(Collected data)
--*--

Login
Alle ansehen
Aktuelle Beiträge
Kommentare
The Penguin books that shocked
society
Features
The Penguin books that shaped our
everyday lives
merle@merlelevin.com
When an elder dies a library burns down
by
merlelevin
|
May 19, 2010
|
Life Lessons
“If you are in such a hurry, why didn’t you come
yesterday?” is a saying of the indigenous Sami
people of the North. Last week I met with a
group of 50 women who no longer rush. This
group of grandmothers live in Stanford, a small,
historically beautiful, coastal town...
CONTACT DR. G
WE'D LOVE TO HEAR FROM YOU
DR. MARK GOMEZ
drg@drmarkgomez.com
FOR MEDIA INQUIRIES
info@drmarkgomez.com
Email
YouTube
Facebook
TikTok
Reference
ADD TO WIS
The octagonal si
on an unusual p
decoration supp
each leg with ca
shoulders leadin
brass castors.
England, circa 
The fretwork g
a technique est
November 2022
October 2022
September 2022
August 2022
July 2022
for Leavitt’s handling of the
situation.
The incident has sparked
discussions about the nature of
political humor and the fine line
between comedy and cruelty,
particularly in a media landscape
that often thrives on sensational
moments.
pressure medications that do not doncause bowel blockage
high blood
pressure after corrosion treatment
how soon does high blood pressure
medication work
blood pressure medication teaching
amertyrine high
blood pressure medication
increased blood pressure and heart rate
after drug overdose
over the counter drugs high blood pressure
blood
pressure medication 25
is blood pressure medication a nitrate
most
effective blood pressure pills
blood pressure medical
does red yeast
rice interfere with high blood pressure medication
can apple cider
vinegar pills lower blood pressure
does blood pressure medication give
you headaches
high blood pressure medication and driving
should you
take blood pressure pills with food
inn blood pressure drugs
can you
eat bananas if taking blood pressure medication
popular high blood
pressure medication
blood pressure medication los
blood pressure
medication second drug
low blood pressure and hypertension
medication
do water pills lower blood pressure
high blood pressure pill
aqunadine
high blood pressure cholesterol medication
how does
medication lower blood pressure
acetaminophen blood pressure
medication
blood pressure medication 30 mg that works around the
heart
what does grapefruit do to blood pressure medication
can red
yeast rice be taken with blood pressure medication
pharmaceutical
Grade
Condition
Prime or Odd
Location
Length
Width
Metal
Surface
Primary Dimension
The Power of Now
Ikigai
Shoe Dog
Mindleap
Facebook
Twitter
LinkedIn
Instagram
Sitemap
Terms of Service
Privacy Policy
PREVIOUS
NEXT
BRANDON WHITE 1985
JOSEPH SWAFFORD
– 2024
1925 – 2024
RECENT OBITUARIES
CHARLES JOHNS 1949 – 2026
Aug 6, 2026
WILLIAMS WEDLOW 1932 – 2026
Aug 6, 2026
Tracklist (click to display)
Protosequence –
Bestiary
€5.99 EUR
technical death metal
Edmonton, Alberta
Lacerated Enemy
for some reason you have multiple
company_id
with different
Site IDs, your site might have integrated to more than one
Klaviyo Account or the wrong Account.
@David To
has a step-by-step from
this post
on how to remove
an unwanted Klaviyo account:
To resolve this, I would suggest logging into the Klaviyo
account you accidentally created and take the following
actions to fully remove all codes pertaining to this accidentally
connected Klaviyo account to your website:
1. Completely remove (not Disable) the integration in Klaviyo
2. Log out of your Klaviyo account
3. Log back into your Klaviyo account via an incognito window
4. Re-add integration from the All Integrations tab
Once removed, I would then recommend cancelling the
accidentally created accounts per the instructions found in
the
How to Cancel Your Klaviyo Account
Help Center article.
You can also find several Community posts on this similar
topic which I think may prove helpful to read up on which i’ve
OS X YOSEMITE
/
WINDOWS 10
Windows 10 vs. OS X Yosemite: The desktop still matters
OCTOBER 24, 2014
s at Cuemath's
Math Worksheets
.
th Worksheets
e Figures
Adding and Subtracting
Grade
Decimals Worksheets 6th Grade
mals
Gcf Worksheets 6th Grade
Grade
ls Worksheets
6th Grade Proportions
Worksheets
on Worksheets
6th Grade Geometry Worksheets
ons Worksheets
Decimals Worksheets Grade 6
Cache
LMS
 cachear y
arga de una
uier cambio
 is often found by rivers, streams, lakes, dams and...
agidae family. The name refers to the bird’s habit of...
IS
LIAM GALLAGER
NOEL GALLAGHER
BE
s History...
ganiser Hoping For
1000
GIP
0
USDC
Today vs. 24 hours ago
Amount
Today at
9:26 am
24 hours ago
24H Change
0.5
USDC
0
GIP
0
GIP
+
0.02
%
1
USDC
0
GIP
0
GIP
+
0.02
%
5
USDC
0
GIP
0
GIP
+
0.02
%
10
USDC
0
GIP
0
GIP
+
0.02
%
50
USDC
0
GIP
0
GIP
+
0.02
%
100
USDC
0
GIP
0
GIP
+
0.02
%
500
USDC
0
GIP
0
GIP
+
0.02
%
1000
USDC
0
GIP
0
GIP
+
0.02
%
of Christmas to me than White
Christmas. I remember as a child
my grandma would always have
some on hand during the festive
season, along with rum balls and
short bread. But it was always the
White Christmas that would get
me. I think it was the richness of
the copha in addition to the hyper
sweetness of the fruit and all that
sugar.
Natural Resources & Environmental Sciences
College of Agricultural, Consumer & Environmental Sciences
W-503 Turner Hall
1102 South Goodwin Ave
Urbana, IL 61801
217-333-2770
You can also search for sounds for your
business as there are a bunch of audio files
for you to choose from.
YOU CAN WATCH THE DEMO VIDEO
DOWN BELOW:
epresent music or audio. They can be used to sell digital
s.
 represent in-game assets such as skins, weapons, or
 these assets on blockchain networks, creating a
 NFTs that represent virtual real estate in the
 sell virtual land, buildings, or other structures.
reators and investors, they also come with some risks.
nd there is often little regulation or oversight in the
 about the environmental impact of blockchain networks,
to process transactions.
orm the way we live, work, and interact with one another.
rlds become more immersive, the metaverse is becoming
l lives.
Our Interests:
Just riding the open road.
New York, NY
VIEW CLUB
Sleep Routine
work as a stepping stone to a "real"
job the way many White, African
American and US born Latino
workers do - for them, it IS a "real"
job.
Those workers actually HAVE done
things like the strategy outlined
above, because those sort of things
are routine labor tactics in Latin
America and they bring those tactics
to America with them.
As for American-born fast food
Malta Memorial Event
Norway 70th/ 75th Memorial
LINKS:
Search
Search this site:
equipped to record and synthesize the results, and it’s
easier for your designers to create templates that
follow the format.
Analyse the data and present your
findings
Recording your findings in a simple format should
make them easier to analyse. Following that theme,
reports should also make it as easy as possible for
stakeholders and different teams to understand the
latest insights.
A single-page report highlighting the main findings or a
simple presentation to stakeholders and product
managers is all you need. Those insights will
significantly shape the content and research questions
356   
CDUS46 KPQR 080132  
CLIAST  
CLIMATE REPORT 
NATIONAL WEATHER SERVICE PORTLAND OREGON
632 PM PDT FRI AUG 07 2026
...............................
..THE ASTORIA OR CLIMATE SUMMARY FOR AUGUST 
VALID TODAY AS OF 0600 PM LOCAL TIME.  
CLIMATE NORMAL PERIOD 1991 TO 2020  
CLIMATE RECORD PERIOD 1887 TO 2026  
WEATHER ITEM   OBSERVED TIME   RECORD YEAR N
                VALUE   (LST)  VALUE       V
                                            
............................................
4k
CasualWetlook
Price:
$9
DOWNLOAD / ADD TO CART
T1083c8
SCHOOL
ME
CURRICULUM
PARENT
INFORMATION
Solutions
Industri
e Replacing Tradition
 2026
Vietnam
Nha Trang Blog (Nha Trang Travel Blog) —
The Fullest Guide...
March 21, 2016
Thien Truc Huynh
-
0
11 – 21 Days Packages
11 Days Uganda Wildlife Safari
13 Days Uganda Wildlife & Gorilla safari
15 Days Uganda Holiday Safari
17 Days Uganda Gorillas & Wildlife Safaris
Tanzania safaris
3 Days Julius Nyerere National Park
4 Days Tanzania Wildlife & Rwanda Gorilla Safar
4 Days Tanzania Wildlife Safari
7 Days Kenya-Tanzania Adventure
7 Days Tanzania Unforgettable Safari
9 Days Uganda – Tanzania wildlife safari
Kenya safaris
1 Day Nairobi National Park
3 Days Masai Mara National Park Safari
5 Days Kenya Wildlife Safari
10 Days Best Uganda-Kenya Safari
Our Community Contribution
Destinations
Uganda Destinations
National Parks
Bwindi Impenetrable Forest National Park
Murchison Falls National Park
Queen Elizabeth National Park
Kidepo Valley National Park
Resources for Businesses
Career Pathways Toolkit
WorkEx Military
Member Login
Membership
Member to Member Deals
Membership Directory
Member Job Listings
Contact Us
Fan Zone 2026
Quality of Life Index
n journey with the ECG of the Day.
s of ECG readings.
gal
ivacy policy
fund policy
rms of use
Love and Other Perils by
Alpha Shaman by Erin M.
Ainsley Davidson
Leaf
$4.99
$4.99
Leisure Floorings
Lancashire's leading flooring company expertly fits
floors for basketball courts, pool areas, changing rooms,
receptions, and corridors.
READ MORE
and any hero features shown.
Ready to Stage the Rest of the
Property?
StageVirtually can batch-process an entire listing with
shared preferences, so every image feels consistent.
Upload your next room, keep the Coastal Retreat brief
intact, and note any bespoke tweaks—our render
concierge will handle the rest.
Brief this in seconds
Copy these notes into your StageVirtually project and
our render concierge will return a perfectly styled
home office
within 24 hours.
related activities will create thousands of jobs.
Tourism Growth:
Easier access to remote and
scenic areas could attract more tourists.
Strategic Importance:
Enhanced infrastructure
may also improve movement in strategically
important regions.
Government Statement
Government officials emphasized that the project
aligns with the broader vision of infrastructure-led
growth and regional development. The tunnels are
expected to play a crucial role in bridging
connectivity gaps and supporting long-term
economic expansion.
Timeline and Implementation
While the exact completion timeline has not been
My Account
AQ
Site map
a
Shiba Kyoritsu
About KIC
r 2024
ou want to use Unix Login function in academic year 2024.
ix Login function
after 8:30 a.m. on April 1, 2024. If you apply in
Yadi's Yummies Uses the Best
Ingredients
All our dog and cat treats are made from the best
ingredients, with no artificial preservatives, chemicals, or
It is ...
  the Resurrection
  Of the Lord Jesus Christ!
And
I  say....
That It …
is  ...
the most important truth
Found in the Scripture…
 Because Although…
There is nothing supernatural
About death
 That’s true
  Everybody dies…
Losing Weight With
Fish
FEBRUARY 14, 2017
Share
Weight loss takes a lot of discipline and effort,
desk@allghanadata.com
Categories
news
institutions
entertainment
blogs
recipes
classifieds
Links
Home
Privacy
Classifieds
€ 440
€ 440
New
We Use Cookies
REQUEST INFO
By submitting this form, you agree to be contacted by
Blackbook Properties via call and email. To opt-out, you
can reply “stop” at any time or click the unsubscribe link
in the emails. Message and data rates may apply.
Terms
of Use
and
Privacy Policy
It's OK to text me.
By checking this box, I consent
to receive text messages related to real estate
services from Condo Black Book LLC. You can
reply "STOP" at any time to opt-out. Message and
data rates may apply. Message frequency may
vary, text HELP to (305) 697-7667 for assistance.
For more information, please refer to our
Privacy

--*--

> THE PROBLEM:
Please gather each row above that contains the string "stakeholders" and copy each of those rows in full.

> TASK ANSWER:
stakeholders and different teams to understand the
simple presentation to stakeholders and product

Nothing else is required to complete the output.